Item 8. Portfolio Managers of Closed-End Investment Companies.
Not applicable.
Item 9. Purchases of Equity Securities by Closed-End Management Investment Company and Affiliated Purchasers.
Not applicable.
Item 10. Submissions of Matters to a Vote of Security Holders.
Not applicable.
Item 11. Controls and Procedures.
(a) Based on an evaluation of the Disclosure Controls and Procedures (as defined in Rule 30a-3(c) under the Investment Company Act of 1940) (the “Disclosure Controls”) as of a date within 90 days prior to the filing date (the “Filing Date”) of this report on Form N-CSR (the “Report”), the Registrant’s principal executive officer and principal financial officer have concluded that the Disclosure Controls are reasonably designed to ensure that information required to be disclosed by the Registrant in the Report is recorded, processed, summarized and reported by the Filing Date, including ensuring that information required to be disclosed in the Report is accumulated and communicated to the Registrant’s management, including the Registrant’s principal executive officer and principal financial officer, as appropriate to allow timely decisions regarding required disclosure.

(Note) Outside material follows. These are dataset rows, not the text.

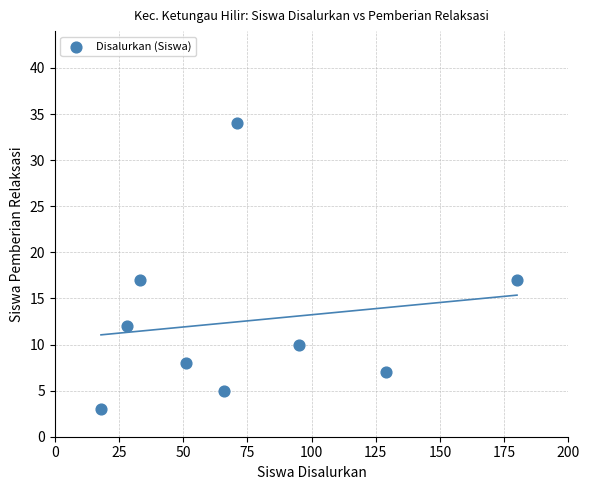

What is the range of X values (max minus min)?

162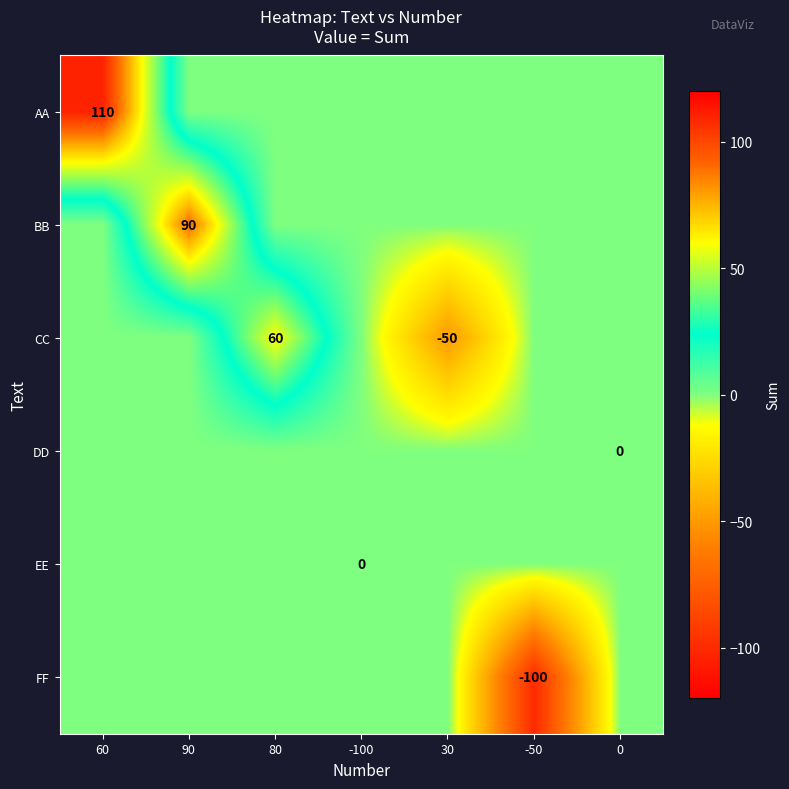

What is the total value across all series at 60?

110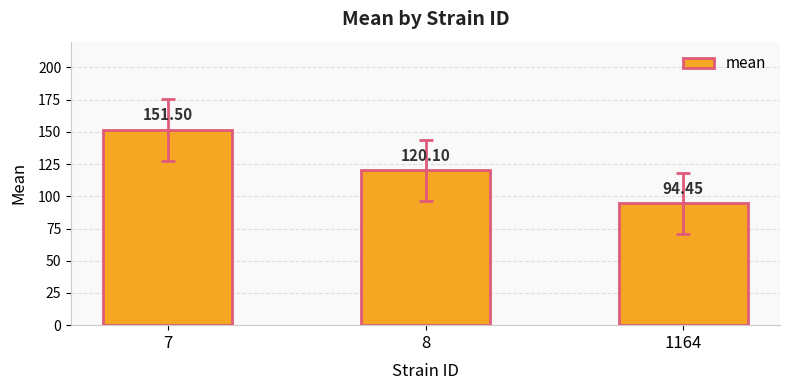

At which category does the chart reach its minimum across all series?

1164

(b) There were no changes in the Registrant’s internal control over financial reporting (as defined in Rule 30a-3(d) under the Investment Company Act of 1940) that occurred during the Registrant’s second fiscal half-year of the period covered by this report that has materially affected, or is reasonably likely to materially affect, the Registrant’s internal control over financial reporting.
Item 12. Exhibits
(a)(3) Not applicable.
SIGNATURES
Pursuant to the requirements of the Securities Exchange Act of 1934 and the Investment Company Act of 1940, the Registrant has duly caused this report to be signed on its behalf by the undersigned, thereunto duly authorized.
The Weitz Funds
By (Signature and Title)*
/s/ Wallace R. Weitz
Wallace R. Weitz, President
Date: June 2, 2021
Pursuant to the requirements of the Securities Exchange Act of 1934 and the Investment Company Act of 1940, this report has been signed below by the following persons on behalf of the Registrant and in the capacities and on the dates indicated.
By: (Signature and Title)*
/s/ Wallace R. Weitz
Wallace R. Weitz, President
Date: June 2, 2021
By: (Signature and Title)*
/s/ James J. Boyne
James J. Boyne, Vice President and Treasurer
Date: June 2, 2021
* Print the name and title of each signing officer under his or her signature.